American immigration policy, even at its most restrictive and nativist times, has always maintained the importance of keeping families together. Like the first laws regulating immigration at the turn of the 20th Century, the current immigration proposal still seeks to keep nuclear families together. The importance of keeping families together has not changed, but what has changed in the past 100 years is the definition of family.
The question before our legislators is why not keep to the tradition of protecting families and include gay immigrants within the scope of immigration reform?
Public opinion is on the side of both immigration reform and a more progressive definition of marriage beyond that of between and man and a woman.
In 2013 a majority of Americans support same-sex marriage. This support has been steadily growing over the last couple of years–less than 20 years ago only a quarter of Americans supported gay marriage with support growing to one-third by 2000. Moreover, we saw in the 2012 election one state out right reject a ban on gay marriage and three states say “I do” to gay marriage.
With yesterday’s Supreme Court’s decision on the Defense of Marriage Act (DOMA) striking DOMA is struck down, then the public support for gay marriage becomes legally buttressed. By extension, making the case for gay immigrants even stronger.

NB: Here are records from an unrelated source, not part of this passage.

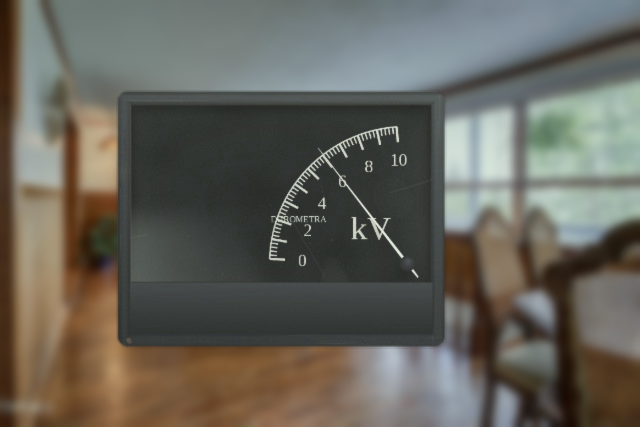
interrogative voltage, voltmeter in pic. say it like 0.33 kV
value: 6 kV
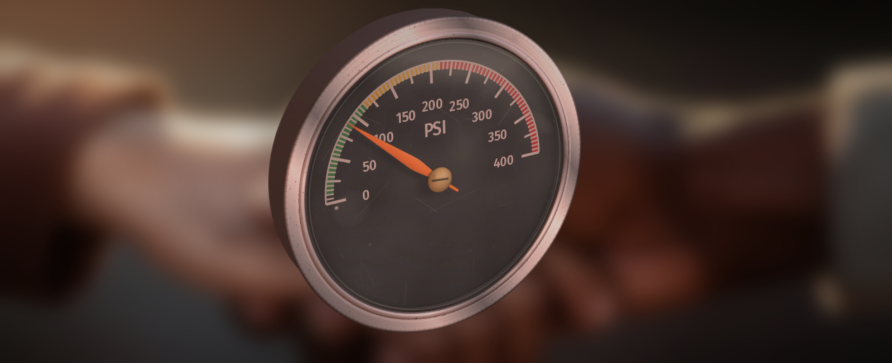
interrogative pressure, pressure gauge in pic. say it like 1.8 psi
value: 90 psi
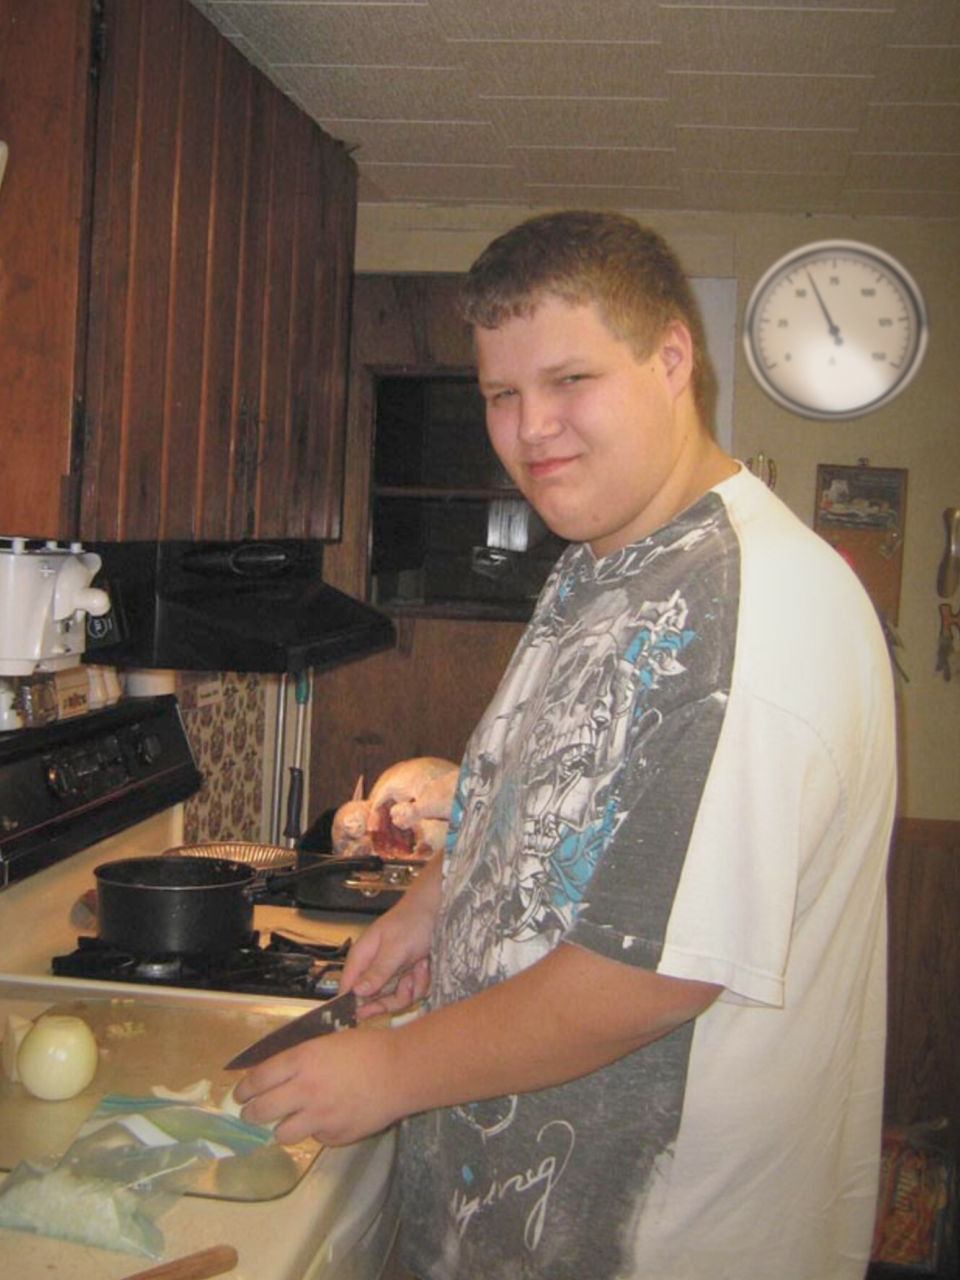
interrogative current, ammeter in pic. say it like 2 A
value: 60 A
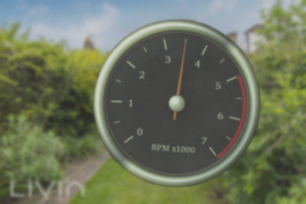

So in theory, a provision for same-sex immigrant families could make it into the final immigration reform legislation. In reality, there is about zero chance that will happen. The reason for that, in one word – Evangelicals.
The Republican Party is torn in its support for immigration reform. However, this time around immigration reform has found an ally among one powerful segment of the GOP, Evangelicals. Leaders of Evangelical churches have publically voiced their support of immigration reform. And the rank and file also shows a leaning toward immigration reform. According to a recent Pew Research study, 62 percent of white Evangelicals support a legal pathway for immigrants. While support for immigrants is not as high as it is for public opinion in general, it is nevertheless a clear majority of this Republican heavy constituency.
Turning to gay marriage, Evangelical support looks nothing like it does for immigration reform. Three quarters of white Evangelicals oppose same-sex marriage. So while their immigration stance is progressive, it is limited to one that stays within the confines of traditional conceptions of marriage and family.
In practical political terms, there is no way a conservative Republican member of Congress would be able to sell immigration and an untraditional conception of marriage.
Specifically, how is a member of Congress back home in rural East Texas or anywhere else in the Bible Belt going to sell not just immigration, but a provision for gay immigrants? Immigration may have the support of Evangelicals, but it is luke-warm as opposed to piping hot. And if same-sex partners are thrown into the immigration mix, then all support for immigration goes cold.
A majority of Americans may support immigration reform and gay marriage. And the Supreme Court has signaled its support for gay marriage. But ultimately the survival of immigration reform comes down to a group of Conservative Republicans in the House who have to answer to a higher power, their Evangelical base.